The genetic technology that could slow, stop, or reverse chronic disease

When you imagine a perfect day, what sounds come to mind? Maybe it’s leaves rustling during a hike with friends, waves brushing the shore while you flip through a beach read, or the laughter of family at a weekend picnic. For millions living with chronic diseases, these experiences can feel distant. Instead, the rattle of pill bottles, the static of doctors’ office hold music, or the mechanical beeps of hospital exam rooms can persist.

Today, more than half of Americans live with at least one chronic disease_.¹ Heart disease alone accounts for one in every three deaths,² while Alzheimer’s disease is a top 10 leading cause of death.³ Modern medicine has helped people manage symptoms, but what if science could go deeper?

That’s now happening. Researchers have uncovered genes that play a role in a number of chronic conditions. And they have invented new types of therapies to target their genetic roots. One of the most promising developments is a therapeutic approach called RNA interference, or RNAi. It’s a form of gene silencing.

The backstory

RNAi was discovered in the late 1990s, when scientists made a remarkable finding: double stranded RNA could silence genes.⁴ This provided deeper understanding into how genes are regulated naturally within cells.

This realization was so groundbreaking it earned the 2006 Nobel Prize.⁵

Other scientists recognized the potential to use RNAi to treat disease, but turning that idea into medicines was far from simple. Researchers faced daunting challenges as they figured out how to deliver the RNAi therapeutics they created to cells.

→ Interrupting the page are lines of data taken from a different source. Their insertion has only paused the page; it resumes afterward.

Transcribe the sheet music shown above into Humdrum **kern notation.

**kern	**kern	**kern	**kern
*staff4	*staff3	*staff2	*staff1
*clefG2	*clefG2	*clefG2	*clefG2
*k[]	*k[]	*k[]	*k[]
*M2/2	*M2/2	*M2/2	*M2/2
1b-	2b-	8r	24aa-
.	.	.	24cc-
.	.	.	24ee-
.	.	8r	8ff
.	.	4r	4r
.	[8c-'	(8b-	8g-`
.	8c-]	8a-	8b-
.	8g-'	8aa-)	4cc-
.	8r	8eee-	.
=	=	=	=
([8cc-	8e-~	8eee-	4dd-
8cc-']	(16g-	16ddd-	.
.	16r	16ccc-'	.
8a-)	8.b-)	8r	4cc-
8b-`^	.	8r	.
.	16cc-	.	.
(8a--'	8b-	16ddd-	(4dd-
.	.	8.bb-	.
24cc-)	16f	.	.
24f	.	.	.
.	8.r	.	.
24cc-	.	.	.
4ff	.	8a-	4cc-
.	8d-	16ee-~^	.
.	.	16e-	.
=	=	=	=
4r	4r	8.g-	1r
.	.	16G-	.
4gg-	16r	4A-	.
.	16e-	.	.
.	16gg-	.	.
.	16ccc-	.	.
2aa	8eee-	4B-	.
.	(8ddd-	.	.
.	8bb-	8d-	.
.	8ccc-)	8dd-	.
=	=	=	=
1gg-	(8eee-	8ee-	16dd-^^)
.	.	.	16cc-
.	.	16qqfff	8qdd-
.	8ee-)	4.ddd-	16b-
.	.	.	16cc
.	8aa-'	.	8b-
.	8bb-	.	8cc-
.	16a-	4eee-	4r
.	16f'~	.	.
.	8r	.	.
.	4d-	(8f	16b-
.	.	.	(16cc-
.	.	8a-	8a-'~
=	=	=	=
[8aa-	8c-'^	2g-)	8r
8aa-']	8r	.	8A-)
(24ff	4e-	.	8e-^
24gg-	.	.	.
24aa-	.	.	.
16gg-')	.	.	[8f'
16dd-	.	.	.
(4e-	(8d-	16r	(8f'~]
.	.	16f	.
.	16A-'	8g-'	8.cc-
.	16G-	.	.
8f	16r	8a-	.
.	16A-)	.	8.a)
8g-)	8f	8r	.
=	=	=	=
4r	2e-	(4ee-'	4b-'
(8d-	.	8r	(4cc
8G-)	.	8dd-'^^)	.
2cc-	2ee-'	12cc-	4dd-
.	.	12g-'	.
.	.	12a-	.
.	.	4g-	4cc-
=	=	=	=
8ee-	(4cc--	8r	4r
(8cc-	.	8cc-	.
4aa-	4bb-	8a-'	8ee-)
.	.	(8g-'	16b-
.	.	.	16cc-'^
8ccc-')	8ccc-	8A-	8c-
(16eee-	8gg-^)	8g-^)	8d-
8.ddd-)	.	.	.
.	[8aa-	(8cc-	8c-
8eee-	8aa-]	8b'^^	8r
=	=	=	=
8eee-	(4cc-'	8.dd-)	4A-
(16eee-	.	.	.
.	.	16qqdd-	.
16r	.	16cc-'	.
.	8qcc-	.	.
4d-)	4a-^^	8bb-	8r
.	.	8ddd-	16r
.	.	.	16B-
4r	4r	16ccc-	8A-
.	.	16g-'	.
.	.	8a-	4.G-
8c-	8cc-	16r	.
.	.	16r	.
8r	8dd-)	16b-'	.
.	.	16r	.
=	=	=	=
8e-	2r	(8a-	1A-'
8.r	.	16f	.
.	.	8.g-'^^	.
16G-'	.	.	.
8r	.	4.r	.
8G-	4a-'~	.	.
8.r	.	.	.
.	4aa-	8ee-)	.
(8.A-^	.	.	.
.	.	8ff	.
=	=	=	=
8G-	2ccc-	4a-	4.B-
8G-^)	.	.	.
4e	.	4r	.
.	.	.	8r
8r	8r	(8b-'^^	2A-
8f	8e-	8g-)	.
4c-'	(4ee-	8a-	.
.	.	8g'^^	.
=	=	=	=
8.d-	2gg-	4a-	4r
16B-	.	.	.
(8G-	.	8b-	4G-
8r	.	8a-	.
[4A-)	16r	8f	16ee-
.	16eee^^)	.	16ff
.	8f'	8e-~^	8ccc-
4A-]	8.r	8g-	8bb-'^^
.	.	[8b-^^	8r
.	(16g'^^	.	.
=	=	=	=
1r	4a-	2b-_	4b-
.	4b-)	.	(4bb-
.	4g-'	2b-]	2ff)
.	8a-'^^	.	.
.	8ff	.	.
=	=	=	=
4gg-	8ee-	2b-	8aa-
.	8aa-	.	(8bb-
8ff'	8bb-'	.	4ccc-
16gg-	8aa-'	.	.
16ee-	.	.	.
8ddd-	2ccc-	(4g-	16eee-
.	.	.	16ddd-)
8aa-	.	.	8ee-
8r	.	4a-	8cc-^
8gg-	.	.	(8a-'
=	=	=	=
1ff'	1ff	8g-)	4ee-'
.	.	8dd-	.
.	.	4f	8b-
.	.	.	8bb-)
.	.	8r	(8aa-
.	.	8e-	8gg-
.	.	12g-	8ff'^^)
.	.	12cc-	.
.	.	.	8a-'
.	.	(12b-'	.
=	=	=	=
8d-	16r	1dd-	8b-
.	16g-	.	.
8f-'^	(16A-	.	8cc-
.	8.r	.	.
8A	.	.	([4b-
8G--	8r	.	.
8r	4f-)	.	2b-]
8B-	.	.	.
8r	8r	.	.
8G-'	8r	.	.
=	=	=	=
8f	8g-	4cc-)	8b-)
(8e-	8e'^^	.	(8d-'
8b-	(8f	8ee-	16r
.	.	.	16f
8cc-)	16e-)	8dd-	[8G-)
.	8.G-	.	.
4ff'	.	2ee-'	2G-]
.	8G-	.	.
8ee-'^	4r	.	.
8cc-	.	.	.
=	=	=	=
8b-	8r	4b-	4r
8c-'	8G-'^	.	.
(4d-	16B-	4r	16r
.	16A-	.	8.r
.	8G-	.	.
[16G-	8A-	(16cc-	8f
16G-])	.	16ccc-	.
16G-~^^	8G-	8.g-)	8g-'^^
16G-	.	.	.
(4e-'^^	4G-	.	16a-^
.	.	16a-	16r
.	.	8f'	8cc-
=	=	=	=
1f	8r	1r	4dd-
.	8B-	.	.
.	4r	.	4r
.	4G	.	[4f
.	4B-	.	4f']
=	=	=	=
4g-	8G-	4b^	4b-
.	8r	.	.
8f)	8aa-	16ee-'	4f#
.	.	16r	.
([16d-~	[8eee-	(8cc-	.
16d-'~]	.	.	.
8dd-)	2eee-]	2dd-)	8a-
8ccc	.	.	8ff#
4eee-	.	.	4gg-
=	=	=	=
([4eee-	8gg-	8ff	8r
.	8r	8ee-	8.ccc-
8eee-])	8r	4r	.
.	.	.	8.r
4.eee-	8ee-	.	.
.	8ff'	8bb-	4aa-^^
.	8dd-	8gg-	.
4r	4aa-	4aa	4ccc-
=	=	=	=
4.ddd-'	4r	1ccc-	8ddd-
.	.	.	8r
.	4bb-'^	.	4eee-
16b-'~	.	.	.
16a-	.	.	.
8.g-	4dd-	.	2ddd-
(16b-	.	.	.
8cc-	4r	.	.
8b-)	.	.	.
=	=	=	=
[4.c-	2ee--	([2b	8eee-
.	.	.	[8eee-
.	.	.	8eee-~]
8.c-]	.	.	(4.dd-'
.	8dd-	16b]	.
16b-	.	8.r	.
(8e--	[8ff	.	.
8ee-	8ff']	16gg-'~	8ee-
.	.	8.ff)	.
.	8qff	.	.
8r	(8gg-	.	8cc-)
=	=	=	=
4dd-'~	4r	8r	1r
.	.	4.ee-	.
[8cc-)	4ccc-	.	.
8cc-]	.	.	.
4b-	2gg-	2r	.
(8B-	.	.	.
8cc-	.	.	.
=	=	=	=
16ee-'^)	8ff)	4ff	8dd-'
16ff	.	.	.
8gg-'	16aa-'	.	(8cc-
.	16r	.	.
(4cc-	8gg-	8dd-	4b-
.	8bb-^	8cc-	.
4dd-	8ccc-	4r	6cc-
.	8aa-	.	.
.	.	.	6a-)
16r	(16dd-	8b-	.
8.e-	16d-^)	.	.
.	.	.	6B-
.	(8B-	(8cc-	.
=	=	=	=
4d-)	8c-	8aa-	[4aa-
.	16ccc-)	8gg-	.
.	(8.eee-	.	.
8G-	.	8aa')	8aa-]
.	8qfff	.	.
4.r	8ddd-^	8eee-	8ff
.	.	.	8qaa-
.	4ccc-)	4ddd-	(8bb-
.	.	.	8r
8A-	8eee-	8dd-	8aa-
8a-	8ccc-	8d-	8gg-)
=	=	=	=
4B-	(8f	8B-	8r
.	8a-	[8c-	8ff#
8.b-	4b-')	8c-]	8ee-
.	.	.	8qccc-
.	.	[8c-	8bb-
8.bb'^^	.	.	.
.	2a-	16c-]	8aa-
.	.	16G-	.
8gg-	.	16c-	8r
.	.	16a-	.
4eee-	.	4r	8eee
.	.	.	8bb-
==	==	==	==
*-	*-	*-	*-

Scientists at a biopharmaceutical company called Alnylam persevered and pioneered the first RNAi therapeutic, which was approved by the FDA in 2018 to treat a rare genetic disorder.⁶

Today there are seven FDA-approved RNAi therapeutics, six of them discovered by Alnylam. With the underlying RNAi therapeutic technology now proven, progress is accelerating. There are approximately 150 RNAi therapeutic programs in clinical development across the industry, including for common conditions like cardiovascular disease and Alzheimer’s.

“When I was a medical student and resident, I cared for many patients with chronic diseases and in most instances, there wasn’t much we could do to help them beyond managing their symptoms,” said Pushkal Garg, Alnylam’s chief research and development officer. “It’s a new era in medicine. RNAi therapeutics, combined with a deeper understanding of the genetic underpinnings of disease, have the potential to change the course of many chronic diseases and help millions of patients.”

How gene silencing works

So, how does RNAi actually work?

Think of your body as a giant orchestra. DNA is the sheet music. Proteins are the musicians. When they are in sync, you get harmony, health. But sometimes the sheet music contains a mistake and the violinists play the wrong note, or the trumpets play too loud… The whole performance suffers, and disease can take the stage.

RNAi acts like the orchestra conductor. With incredible precision and in real-time, it identifies the problem and quiets the disruptive protein, instead of rewriting the score. And because it doesn’t alter DNA, it comes with a built-in safety feature: unlike other genetic medicines that make permanent changes, this approach can be adjusted over time.

In molecular terms: scientists design a short double-stranded RNA that genetically matches part of a messenger RNA, the instructions for making a protein. Once inside the cell, the double-stranded RNA, with some help from other protein partners, hunts down the matching mRNA. When it finds it, it slices it apart, causing it to degrade and thereby erasing the instructions it carries before the problematic protein can be made.

RNAi therapeutics work upstream of standard medicines, treating disease at its source. This approach, combined with the fact that RNAi works continually for long periods of time, means that effects of a single dose can last for months. For patients, this could mean slowing disease. Stopping it. Maybe even reversing it. All without the burden of taking a daily pill.

Tens of thousands of patients have already benefited from RNAi therapeutics. Now Alnylam is continuing to develop more therapies across both rare and common conditions like high blood pressure and neurodegenerative diseases.⁷

“RNAi is opening doors in medicine, giving us the ability to strike difficult diseases at their source instead of just managing symptoms,” said Garg. “We’re just at the start of what’s possible, and I’m hopeful that scientists will continue to deliver life-changing therapies that help patients return to living life to the fullest.”